The 50 years since MLK’s assassination

Fifty years ago this evening, the Rev. Dr. Martin Luther King, Jr. was assassinated. His struggle for civil rights had already made history by that time. But his murder by a white supremacist career criminal became a defining moment for modern America because it highlighted just how important his work was.

Since then, the nation has changed dramatically, and with respect to race relations, mostly for the better. The clearest evidence of this is that no one under the age of 50 today can fathom the society King was working to change. They are puzzled that anyone could have felt and expressed such open hatred and contempt for their fellow man just on the basis of his skin color.

Today’s young people, and many of the not-so-young, can hardly believe that, through the childhood of their own parents or grandparents, millions of citizens simply accepted contempt and government-enforced segregation as immutable parts of life. They can hardly believe that, just a few decades before they were themselves born, police and onlookers engaged in the Rebel Yell as obviously peaceful marchers were tear-gassed and beaten at Selma.

America remains imperfect, but our last 50 years contradict those who argue that we still live in anything like the Jim Crow era. Nothing today compares to the lawlessness, terrorism — King’s house was bombed in 1956 — and lynching that was routinely visited half a century ago on black people who merely tried to exercise their rights to vote, engage in commerce, or move freely.

As evidence of how much the nation has changed, it elected a black president ten years ago with the largest popular vote in history. It then re-elected him. And to demonstrate that he wasn’t chosen reluctantly or from blind partisanship, he won with millions of votes from people who later went on to support his astoundingly dissimilar Republican successor, President Trump.

No longer are there areas of life or positions of authority and trust off-limits to anyone based on race. African Americans have now chaired both major political parties, both of which are committed to equal rights irrespective of race. They have headed or head 12 of the 15 federal cabinet departments. Two have sat on the Supreme Court. The executive editor of the New York Times and the anchor of America’s most-watched nightly news show are black men.

Racist ideology has been so effectively stigmatized that few dare practice it openly — and that’s a good thing. The Charlottesville Nazis, having had their 15 minutes of fame, have hardly shown their faces since their hate-fest last year.

It’s also a positive development that most people understand why President Barack Obama’s shameful friendly meeting ten years ago with Louis Farrakhan, a vicious racist and anti-Semite, was covered up. The need to conceal it is a testament to King’s legacy as well.

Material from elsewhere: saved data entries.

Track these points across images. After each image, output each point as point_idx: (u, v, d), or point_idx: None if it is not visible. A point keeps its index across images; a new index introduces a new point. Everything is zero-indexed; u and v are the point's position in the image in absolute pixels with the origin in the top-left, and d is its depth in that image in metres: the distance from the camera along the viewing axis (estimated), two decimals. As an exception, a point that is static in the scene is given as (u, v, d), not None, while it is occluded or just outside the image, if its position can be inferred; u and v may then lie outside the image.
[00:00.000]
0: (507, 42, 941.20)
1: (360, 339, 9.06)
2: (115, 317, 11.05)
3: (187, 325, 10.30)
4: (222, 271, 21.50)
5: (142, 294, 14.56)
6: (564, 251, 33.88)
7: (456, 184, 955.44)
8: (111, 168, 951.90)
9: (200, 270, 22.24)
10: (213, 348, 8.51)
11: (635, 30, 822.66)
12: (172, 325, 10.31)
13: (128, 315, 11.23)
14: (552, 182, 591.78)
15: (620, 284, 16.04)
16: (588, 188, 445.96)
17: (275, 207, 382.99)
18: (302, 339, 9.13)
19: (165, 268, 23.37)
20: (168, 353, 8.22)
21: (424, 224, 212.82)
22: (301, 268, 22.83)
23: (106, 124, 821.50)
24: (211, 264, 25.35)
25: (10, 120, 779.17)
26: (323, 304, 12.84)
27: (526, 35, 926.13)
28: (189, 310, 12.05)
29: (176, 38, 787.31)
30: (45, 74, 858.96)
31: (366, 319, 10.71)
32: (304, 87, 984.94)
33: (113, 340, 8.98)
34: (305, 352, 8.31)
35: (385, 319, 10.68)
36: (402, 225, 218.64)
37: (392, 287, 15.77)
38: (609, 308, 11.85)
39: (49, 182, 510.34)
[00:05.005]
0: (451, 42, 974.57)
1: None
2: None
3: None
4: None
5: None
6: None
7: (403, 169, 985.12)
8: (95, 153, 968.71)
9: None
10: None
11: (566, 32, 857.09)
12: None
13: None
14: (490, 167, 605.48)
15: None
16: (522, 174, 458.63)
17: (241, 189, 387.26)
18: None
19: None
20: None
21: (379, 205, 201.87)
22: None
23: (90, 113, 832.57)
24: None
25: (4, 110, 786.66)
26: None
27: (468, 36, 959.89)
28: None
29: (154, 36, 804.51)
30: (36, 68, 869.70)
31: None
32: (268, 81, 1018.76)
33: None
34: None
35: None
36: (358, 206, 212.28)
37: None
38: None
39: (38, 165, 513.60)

In King’s day, news cameras awakened the nation to the violent abuse Southern authorities were inflicting on peaceful protesters in places like Selma and Birmingham. The vices of King’s enemies made the nation recognize the legitimacy and urgency of his cause. Again today, thanks to the ubiquitous cellphone camera, another massive national awakening is taking place about indefensible police killings of black men such as Philando Castile, Eric Garner, and Walter Scott. Aside from a few fringe elements that view the very existence of police as the real problem, everyone is on the same page and wants to figure out what reforms can prevent this from happening again.

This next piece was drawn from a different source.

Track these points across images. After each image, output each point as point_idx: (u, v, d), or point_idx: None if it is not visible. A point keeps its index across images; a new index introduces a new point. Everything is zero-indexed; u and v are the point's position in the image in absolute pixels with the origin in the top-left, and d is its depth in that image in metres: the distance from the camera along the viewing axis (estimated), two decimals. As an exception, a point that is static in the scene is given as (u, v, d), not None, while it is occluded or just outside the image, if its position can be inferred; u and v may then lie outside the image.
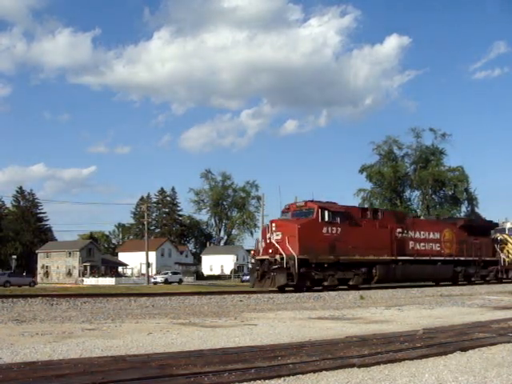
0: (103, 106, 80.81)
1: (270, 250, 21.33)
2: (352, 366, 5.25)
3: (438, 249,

This issue was familiar to King, who declared that, “We can never be satisfied as long as the Negro is the victim of the unspeakable horrors of police brutality.”

America has mostly become a better place on race, but it has also changed in some ways for the worse after King’s murder. The absence of his Christian voice of reason and nonviolence was felt acutely as more radical and even violent voices grew louder. But King understood on the one hand how to demand all of his rights without giving an inch, and on the other how “not [to] allow our creative protest to degenerate into physical violence,” as he put it in his most famous speech on the Washington Mall.

King also cautioned against a vengeful “distrust of all white people” in exchange for a century of rights unjustly denied after the ratification of the Fourteenth Amendment. Instead, he argued that whites would come around, as many already had, recognizing “that their destiny is tied up with our destiny, and they have come to realize that their freedom is inextricably bound to our freedom.”

King’s life should remind everyone who loves the Constitution that all the freedoms it outlines and the rule of law itself depend on that inextricable bind — on the civil rights of every person being respected. As King put it, “We cannot walk alone.”